Oo, indeed? Minnie thought, and suppressed the urge to laugh. Not from humor so much as from nerves.

“Aye, mibbe,” Rafe said. He went to the window and, lifting the edge of the blue velvet curtain, looked carefully down into the street, where Edward Twelvetrees was presumably vanishing into the distance. “I’d say your man’s inclined toward vengeance, sure. But what d’ye think he’d be after doing with these letters, if there are any?”

There was a brief silence, as all three of them contemplated the possibilities.

“Put ’em on broadsheets and sell ’em at a ha’penny a go?” Eliza suggested. “Could make a bit o’ money out o’ that, I s’pose.”

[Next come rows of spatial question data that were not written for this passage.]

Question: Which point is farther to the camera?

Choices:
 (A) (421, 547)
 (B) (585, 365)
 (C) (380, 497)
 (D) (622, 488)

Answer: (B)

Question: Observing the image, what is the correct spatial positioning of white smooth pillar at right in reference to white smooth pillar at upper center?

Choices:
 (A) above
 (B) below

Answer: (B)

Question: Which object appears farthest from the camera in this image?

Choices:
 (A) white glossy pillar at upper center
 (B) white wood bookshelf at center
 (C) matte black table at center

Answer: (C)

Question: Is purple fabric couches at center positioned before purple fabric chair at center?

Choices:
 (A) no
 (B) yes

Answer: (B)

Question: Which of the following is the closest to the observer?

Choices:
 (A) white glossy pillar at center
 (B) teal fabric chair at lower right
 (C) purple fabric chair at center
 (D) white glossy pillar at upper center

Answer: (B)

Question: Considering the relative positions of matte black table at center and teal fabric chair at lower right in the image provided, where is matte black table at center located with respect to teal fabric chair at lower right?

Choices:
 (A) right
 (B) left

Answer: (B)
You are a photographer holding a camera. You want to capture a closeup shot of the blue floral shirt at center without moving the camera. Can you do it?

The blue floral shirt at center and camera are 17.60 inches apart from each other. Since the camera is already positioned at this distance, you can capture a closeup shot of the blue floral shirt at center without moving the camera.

“Make a lot more out of the duke,” Rafe said, shaking his head. “Blackmail, aye? If the letters are juicy enough, I daresay His Grace would pay through the nose to keep just that from happening.”

“I imagine so,” Minnie said absently, though the echoes of her conversation with Colonel Quarry drowned out further suggestions.

“…he requires proof of the affair for a…a…legal reason, and he will not countenance the idea of letting anyone read his wife’s letters, no matter that she is beyond the reach of public censure nor that the consequences to himself if the affair is not proved may be disastrous.”

What if numerology was less penetrating an art than usual and Harry Quarry wasn’t a bluff, transparent four, after all? What if his care for Lord Melton was a charade? Twelvetrees had just openly engaged her to be his cat’s-paw; what if Quarry had the same end in mind but was playing a double game?

If so…were the two men playing the same game? And if so, were they in it together or working in opposition, whether known to each other or not?

She brought Quarry to mind, reliving their conversations and analyzing them, word for word, watching the emotions play out in memory across his broad, crudely handsome face.

No. One of the chief tenets of her family credo was “Trust no one,” but one did have to make judgments. And she was as sure as it was possible to be that Harry Quarry’s motive was what he had said: to protect his friend. And after all…Harry Quarry not only was convinced of the letters’ existence but had a good notion of their location. True, he hadn’t asked her to steal the letters, not explicitly, but had certainly done everything but.

She had promised Edward Twelvetrees nothing beyond an attempt to find out whether the letters did exist; if so, she’d said, then they could discuss further terms.

Well, then. The next step, at least, was clear.

“Rafe,” she said, interrupting an argument between Rafe and Eliza as to whether Mr. Twelvetrees more resembled a ferret or an obelisk (she assumed they meant “basilisk” but didn’t stop to find out), “I have a job for you and Mick.”